India has a three-tier governance system - central, state and local. If a settlement is governed as rural, it has a rural local body, called a panchayat.
Kharghar has a panchayat. The census of India categorizes it as a census town, which means it is actually urban in nature. The rules that govern panchayats are different from those that govern urban local bodies, which means that, although Kharghar is urban, it can technically avail of Ministry of Rural Development schemes and its local body is not held to the same standard of service provision as municipalities are. At the same time, funds and infrastructure to Kharghar are being provided by the City and Industrial Development Corporation (CIDCO) – a state-level organization, providing it another way to gain resources without the requirements and tax collection avenues that accompany municipalities. So there seem to be no incentives for this urban area governed by a panchayat to prefer a municipality.

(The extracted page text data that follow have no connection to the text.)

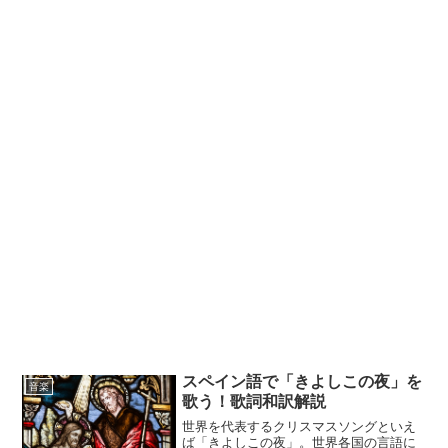
スペイン語で「きよしこの夜」を
音楽
歌う！歌詞和訳解説
世界を代表するクリスマスソングといえ
ば「きよしこの夜」。世界各国の言語に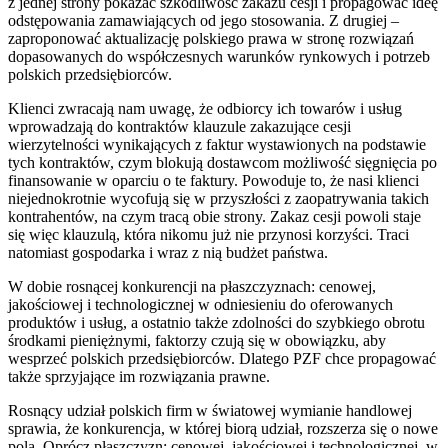
z jednej strony pokazać szkodliwość zakazu cesji i propagować ideę
odstępowania zamawiających od jego stosowania. Z drugiej –
zaproponować aktualizację polskiego prawa w stronę rozwiązań
dopasowanych do współczesnych warunków rynkowych i potrzeb
polskich przedsiębiorców.
Klienci zwracają nam uwagę, że odbiorcy ich towarów i usług
wprowadzają do kontraktów klauzule zakazujące cesji
wierzytelności wynikających z faktur wystawionych na podstawie
tych kontraktów, czym blokują dostawcom możliwość sięgnięcia po
finansowanie w oparciu o te faktury. Powoduje to, że nasi klienci
niejednokrotnie wycofują się w przyszłości z zaopatrywania takich
kontrahentów, na czym tracą obie strony. Zakaz cesji powoli staje
się więc klauzulą, która nikomu już nie przynosi korzyści. Traci
natomiast gospodarka i wraz z nią budżet państwa.
W dobie rosnącej konkurencji na płaszczyznach: cenowej,
jakościowej i technologicznej w odniesieniu do oferowanych
produktów i usług, a ostatnio także zdolności do szybkiego obrotu
środkami pieniężnymi, faktorzy czują się w obowiązku, aby
wesprzeć polskich przedsiębiorców. Dlatego PZF chce propagować
także sprzyjające im rozwiązania prawne.
Rosnący udział polskich firm w światowej wymianie handlowej
sprawia, że konkurencja, w której biorą udział, rozszerza się o nowe
pola. Oprócz płaszczyzn: cenowej, jakościowej i technologicznej, w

This Times of India article reports that... "[b]ecause of its building complexes and colleges, Kharghar is being touted as Navi Mumbai's next destination." Clearly having a panchayat has not stopped Kharghar from developing competitive urban elements, and the fact that it is a prominent urban area has not led the state government to convert it to a municipality. If the panchayat did provide all the services required, this would not be an issue. However, panchayats are not constitutionally required to do things like provide fire services and regulate the construction of buildings, while municipalities are. It is unsafe for urban areas to develop without these provisions. This does not mean that municipalities will necessarily provide them well, or that panchayats will not provide them voluntarily. It does, however, mean that citizens of Kharghar will not have this legal right, and hence depend more on the panchayat providing these services of its own accord.
The article also reports that the panchayat is handing out "freebies - from CCTVs and solar lamps to housing societies to laptops to students,” along with garbage composting machines. It notes that "even as Mumbai waits for its Rs 900-crore surveillance network, Khargar's panchayat has donated 65 CCTV cameras to the local police” and the panchayat’s annual budget is Rs. 20 crore, with a quarter of revenue coming from government grants. Since the state government is providing urban infrastructure development, the governance form of the local body is less relevant. This story has parallels across India, perhaps most prominently in Noida and Gurgaon. Both are urban areas, but Noida is still not governed by a municipality, and Gurgaon constituted a municipal corporation only in 2008. Urban infrastructure has been provided largely by state government bodies.
This could be a valid way to boost short-term development, especially when most municipalities across India are severely hamstrung by insufficient resources and the lack of necessary personnel. But should we accept this compromise of the three-tier governance system, especially since the third tier may not have the necessary capacity to perform its duties? Returning to Kharghar, the article notes that government officials state that while the panchayat has been proactive in introducing various schemes, it does not have the administrative capacity to sustain them. For instance, the CCTV system provided to the police officials has been poorly maintained.
The messiness of India’s rural-urban classifications and overlaps between local and state government authorities may be inevitable given capacity constraints, but India needs to begin acknowledging that it is more urban than what it officially states and channel resources accordingly. An IDFC Institute study found that India is 65% urban by Mexico’s definition, and while other definitions will yield other percentages, it is impossible to defend that India is only 26% urban, if we go by the percentage of population governed by urban local bodies.
The ultimate goal of the Constitution - true three-tier governance - should be kept in mind, and local bodies should be empowered accordingly. An India that thinks the many Kharghars of the country are villages is an India that misreads the requirements and aspirations of its citizens.
Some of the change will be organic. A few months ago, Times of India reported on Mulgaon in Maharashtra, where villagers on one side of the road chose to be governed by a municipality, while villagers on the other side chose to remain under a panchayat. The article claims that the “once-fierce opposition to urbanization has waned”, after residents who were previously afraid of losing farmlands and autonomy saw the better urban services that the municipal area was able to provide. The residents are also turning away from farming and taking up other occupations or getting degrees that will get them jobs in the city.
This echoes other findings. A Lokniti survey estimates that 60% of farmers want their children to settle in cities, and only 19% think that village life is better than city life. Meanwhile, India’s farms have significant problems of under-productivity, so the country would do well to focus on non-farm avenues of growth as it works to increase the efficiency of farms.
So the slow, bottom-up changes should be supplemented from the top, with a policy direction that recognizes urban India, and leverages this demographic change to spur economic development.